▶ **EXERCISE BRIEF**
Repeat word for word the whole announcement below about Aptible's support for hardware Security Keys, leaving out the listing that follows it.

We’re proud to announce that Aptible now supports hardware Security Keys as a second authentication factor! Specifically, Aptible now supports devices compliant with the FIDO Universal Second Factor (U2F) standard.
U2F Security Keys can be securely used across multiple accounts, and are rapidly gaining adoption: Google, GitHub, Dropbox, and many others now support U2F Security Keys.
There are two main reasons to use a Security Key with your Aptible account: increased convenience and better security.
With a Security Key, you just touch the key to authenticate. No more fumbling for your phone.
But Security Keys also help better protect against phishing, a common and sometimes dangerous attack.
Token-based 2FA does a good job at protecting your account against attackers who only learn your password, but it remains vulnerable to phishing: an attacker can trick you into providing your token and try to use it before it expires. Service providers can’t reliably tell the difference between the attacker’s request and a legitimate one coming from you.
Security keys offer much stronger protection against phishing. Here’s how:
When you try to log in using a Security Key, Aptible provides a unique challenge, and your Security Key responds a signed authentication response unique to that challenge. But unlike a 6-digit 2FA token, the Security Key’s response includes useful metadata Aptible can leverage to protect your account:
The origin your browser was pointed at when you signed this response. If you’re being phished, this will be the attacker’s website, whereas if you’re actually logging in to Aptible, it’ll be dashboard.aptible.com.

▶ **RAW DATA**

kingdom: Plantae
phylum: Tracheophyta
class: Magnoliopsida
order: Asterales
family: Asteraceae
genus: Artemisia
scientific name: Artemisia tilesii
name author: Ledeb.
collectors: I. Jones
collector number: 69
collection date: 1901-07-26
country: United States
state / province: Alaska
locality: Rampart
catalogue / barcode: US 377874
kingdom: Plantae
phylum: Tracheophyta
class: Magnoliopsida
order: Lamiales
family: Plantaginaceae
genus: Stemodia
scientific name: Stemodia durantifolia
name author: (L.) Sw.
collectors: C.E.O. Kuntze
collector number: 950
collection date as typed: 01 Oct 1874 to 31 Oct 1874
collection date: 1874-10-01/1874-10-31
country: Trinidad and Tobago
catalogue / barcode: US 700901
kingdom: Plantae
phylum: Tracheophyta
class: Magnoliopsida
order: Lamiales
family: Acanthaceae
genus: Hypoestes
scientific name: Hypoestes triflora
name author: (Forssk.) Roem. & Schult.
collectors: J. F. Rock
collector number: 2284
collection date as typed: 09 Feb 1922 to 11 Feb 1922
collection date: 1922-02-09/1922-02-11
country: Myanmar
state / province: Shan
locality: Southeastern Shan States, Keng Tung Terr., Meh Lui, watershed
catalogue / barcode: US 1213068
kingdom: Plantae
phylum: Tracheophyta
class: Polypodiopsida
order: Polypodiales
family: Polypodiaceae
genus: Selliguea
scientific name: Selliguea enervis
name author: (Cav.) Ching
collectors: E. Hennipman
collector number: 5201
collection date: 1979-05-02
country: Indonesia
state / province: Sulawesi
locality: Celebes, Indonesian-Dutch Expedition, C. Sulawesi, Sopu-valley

▶ **ANSWER**
We’re proud to announce that Aptible now supports hardware Security Keys as a second authentication factor! Specifically, Aptible now supports devices compliant with the FIDO Universal Second Factor (U2F) standard.
U2F Security Keys can be securely used across multiple accounts, and are rapidly gaining adoption: Google, GitHub, Dropbox, and many others now support U2F Security Keys.
There are two main reasons to use a Security Key with your Aptible account: increased convenience and better security.
With a Security Key, you just touch the key to authenticate. No more fumbling for your phone.
But Security Keys also help better protect against phishing, a common and sometimes dangerous attack.
Token-based 2FA does a good job at protecting your account against attackers who only learn your password, but it remains vulnerable to phishing: an attacker can trick you into providing your token and try to use it before it expires. Service providers can’t reliably tell the difference between the attacker’s request and a legitimate one coming from you.
Security keys offer much stronger protection against phishing. Here’s how:
When you try to log in using a Security Key, Aptible provides a unique challenge, and your Security Key responds a signed authentication response unique to that challenge. But unlike a 6-digit 2FA token, the Security Key’s response includes useful metadata Aptible can leverage to protect your account:
The origin your browser was pointed at when you signed this response. If you’re being phished, this will be the attacker’s website, whereas if you’re actually logging in to Aptible, it’ll be dashboard.aptible.com.